ENTRIES SUPPLIED
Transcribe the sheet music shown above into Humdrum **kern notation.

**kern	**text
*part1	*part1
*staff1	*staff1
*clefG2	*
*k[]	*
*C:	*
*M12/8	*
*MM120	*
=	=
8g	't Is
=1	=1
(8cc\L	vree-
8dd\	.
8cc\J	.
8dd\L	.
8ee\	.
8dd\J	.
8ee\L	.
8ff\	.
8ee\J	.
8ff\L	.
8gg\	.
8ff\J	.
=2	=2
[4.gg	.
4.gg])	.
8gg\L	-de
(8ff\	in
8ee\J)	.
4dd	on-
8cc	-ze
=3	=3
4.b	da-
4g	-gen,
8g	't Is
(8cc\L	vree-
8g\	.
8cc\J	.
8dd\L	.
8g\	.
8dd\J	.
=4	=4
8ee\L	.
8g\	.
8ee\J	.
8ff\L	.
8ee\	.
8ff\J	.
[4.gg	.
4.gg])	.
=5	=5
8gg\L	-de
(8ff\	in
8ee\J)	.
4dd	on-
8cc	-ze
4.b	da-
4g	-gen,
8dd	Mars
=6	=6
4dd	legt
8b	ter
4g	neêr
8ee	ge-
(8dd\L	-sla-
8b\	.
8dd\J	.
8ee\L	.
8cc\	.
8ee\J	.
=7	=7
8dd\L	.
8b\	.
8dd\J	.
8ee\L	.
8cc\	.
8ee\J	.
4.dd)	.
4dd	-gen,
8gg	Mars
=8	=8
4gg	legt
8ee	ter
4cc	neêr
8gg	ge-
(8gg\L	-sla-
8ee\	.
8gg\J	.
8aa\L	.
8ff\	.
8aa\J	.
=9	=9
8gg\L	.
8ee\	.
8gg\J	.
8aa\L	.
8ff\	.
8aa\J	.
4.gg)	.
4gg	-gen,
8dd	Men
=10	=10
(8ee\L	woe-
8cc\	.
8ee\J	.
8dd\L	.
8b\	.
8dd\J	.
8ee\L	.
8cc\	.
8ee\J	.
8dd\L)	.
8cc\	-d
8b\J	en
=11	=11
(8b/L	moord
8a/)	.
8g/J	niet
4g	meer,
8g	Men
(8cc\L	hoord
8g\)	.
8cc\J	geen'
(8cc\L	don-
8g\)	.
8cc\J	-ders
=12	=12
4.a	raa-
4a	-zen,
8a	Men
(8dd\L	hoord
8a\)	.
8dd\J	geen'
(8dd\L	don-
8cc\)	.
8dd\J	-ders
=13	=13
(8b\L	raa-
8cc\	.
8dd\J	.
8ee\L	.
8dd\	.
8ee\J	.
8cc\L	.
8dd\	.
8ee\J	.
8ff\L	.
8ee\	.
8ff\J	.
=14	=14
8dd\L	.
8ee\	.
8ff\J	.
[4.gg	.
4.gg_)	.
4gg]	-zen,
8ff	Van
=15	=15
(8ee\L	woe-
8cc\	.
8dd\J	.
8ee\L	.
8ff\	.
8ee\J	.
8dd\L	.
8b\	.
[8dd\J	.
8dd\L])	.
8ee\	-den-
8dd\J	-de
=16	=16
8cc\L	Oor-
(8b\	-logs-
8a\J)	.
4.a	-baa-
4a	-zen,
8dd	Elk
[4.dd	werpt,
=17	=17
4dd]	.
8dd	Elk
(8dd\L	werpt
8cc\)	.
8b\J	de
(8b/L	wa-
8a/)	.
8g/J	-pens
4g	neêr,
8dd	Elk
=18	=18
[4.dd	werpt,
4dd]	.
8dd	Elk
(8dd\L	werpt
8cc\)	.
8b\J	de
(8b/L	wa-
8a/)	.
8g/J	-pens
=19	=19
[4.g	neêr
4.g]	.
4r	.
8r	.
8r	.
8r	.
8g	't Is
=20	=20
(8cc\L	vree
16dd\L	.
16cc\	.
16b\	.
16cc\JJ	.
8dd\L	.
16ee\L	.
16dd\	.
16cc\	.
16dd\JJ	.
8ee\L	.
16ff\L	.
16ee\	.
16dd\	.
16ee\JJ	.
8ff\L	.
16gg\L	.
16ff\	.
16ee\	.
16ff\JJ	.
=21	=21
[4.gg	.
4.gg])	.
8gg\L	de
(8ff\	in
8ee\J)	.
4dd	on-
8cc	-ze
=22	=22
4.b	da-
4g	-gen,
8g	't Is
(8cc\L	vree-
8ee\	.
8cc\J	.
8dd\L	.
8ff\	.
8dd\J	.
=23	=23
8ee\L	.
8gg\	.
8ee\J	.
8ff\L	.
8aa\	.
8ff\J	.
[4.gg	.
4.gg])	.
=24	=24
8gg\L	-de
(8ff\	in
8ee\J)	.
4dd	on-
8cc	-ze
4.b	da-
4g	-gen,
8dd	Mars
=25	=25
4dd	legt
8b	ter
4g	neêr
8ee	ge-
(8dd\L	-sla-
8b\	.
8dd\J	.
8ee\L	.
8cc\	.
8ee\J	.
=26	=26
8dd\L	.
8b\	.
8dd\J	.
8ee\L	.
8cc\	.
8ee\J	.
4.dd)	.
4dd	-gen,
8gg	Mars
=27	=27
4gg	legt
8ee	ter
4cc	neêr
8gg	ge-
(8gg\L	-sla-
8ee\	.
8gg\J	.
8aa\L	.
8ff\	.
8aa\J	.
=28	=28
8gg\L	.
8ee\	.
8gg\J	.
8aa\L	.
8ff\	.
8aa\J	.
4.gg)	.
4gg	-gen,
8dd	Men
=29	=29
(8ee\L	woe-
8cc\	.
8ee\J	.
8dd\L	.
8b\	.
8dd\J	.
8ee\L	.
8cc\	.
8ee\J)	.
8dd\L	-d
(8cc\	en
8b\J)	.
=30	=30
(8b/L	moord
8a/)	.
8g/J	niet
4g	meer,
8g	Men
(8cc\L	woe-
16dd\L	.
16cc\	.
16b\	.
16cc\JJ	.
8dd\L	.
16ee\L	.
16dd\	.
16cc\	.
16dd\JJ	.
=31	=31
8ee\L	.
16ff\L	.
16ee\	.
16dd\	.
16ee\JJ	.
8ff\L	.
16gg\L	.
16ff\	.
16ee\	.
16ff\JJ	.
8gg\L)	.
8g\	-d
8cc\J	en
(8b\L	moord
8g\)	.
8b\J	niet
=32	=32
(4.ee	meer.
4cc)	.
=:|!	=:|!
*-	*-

THE PROBLEM
Find every row above that contains the string "kern", and copy each of those rows out in full.

RIGHT ANSWER
Transcribe the sheet music shown above into Humdrum **kern notation.
**kern	**text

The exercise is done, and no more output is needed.